After training camp and getting flat-out outplayed by Jack Rathbone, the Canucks’ patience began to run thin, and essentially, an ultimatum arose, it was either trade him or waive him — which posed the risk of potentially losing him for nothing.
In October, the Juolevi nightmare finally came to an end. He was traded to the Florida Panthers in exchange for Surrey, BC, product Noah Juulsen and Finnish forward Juho Lammikko. Juulsen has suited up for eight games with the Canucks this season, registering two points, he has spent most of his time with the Abbotsford Canucks.
Benning’s acquisition of Lammikko can go down as one of the better moves he made throughout his tenure with the Canucks. Lammikko has become a fan favourite and had found incredible chemistry on the fourth line with Matthew Highmore, and former Canuck Tyler Motte. As mentioned before, he had a slow start under Green but has had a resurgence since Bruce Boudreau has taken over the coaching duties.

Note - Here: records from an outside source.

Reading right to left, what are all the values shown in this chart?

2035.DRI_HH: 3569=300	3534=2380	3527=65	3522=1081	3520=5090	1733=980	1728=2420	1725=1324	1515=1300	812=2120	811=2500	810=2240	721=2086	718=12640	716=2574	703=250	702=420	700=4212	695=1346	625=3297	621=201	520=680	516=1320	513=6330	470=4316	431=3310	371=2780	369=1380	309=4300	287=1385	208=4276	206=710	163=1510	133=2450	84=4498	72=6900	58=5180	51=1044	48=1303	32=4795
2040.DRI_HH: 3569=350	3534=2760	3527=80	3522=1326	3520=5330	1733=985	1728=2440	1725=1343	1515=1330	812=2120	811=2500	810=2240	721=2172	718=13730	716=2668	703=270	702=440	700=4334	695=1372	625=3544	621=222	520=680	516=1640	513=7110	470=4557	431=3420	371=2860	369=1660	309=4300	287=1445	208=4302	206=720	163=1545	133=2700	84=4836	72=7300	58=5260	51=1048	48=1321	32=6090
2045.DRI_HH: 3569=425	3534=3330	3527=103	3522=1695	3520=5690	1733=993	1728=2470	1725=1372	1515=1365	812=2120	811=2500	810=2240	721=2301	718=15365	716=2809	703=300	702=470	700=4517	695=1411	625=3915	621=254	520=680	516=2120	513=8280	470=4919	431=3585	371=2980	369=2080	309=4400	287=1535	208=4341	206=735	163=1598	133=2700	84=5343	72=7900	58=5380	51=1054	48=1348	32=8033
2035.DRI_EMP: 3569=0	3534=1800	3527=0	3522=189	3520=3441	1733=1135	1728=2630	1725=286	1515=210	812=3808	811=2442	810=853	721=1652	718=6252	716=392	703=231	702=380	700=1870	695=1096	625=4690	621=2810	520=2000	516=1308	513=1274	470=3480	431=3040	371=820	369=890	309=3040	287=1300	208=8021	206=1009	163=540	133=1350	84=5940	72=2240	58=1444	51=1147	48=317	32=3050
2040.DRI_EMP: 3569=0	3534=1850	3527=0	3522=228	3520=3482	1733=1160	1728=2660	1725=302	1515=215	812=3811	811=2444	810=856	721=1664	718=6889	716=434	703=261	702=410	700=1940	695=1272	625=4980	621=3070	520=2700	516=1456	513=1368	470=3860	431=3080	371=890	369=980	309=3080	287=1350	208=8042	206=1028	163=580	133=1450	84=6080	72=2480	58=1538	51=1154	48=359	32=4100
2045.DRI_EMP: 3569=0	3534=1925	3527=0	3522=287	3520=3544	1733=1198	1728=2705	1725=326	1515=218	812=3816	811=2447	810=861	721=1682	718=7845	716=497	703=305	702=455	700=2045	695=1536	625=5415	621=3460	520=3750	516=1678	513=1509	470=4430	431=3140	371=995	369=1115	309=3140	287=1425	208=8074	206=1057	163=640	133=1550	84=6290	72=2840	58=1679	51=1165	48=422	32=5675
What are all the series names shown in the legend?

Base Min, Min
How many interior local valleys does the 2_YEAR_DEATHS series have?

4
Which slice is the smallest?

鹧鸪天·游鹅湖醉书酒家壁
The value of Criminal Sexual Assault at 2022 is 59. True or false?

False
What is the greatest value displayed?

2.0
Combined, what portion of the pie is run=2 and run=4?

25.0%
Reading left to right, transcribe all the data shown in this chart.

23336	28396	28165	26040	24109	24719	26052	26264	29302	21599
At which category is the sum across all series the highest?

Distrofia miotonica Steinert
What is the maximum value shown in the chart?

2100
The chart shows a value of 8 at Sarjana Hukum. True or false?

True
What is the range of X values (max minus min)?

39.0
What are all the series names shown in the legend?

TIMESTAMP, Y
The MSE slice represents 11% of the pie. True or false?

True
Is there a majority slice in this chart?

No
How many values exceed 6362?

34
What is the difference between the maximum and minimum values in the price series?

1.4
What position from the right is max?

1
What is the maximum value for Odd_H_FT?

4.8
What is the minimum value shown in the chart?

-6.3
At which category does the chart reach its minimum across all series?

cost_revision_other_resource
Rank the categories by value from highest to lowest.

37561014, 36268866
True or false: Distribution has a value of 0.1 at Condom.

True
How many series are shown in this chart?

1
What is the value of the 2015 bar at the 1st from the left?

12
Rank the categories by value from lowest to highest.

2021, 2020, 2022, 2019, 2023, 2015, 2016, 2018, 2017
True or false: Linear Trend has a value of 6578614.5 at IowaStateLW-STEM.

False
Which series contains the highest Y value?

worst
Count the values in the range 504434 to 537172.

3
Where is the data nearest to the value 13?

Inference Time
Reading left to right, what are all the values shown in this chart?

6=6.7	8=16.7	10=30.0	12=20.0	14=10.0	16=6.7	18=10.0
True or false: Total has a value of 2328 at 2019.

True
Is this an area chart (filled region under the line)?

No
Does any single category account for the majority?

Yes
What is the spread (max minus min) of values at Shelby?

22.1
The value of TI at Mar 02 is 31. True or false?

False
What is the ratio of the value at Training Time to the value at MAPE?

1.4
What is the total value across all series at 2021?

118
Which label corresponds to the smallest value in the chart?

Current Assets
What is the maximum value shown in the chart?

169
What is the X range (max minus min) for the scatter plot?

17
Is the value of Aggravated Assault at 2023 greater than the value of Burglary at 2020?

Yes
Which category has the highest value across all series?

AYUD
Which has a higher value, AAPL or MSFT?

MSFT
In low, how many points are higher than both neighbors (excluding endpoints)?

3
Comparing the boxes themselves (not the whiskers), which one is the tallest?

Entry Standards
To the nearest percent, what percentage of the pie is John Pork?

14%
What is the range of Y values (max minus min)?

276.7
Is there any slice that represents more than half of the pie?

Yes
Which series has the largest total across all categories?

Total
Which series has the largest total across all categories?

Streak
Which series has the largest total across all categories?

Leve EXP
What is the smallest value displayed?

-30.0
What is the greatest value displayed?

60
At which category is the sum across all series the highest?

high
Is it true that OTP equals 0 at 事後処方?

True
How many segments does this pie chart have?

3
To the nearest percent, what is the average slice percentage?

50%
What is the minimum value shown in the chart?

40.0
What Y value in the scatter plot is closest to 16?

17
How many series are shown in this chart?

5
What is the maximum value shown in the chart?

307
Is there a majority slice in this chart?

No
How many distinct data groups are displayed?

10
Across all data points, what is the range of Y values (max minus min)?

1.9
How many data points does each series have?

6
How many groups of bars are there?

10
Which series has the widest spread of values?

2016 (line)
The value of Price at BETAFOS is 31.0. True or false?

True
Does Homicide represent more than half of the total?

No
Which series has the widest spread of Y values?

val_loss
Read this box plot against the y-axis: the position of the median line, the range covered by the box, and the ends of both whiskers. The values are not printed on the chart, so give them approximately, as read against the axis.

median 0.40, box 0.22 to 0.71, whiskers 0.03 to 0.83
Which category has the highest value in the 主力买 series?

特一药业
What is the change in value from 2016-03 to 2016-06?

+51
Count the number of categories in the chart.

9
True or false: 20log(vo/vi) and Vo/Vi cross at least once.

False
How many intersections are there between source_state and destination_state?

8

Juolevi played just 10 games with the Panthers, and could not produce a single point. Then he was placed on waivers to make room for goaltender Spencer Knight, and was subsequently claimed by the Detroit Red Wings. Now that Juolevi has left the Panthers, it’s even more evident that the Canucks have won that trade fair and square.
Looking back on this draft hurts as a Canucks fan. This was one of the worst draft acquisitions by Jim Benning, but at the end of the day, the Canucks at least gained something from the Juolevi draft selection.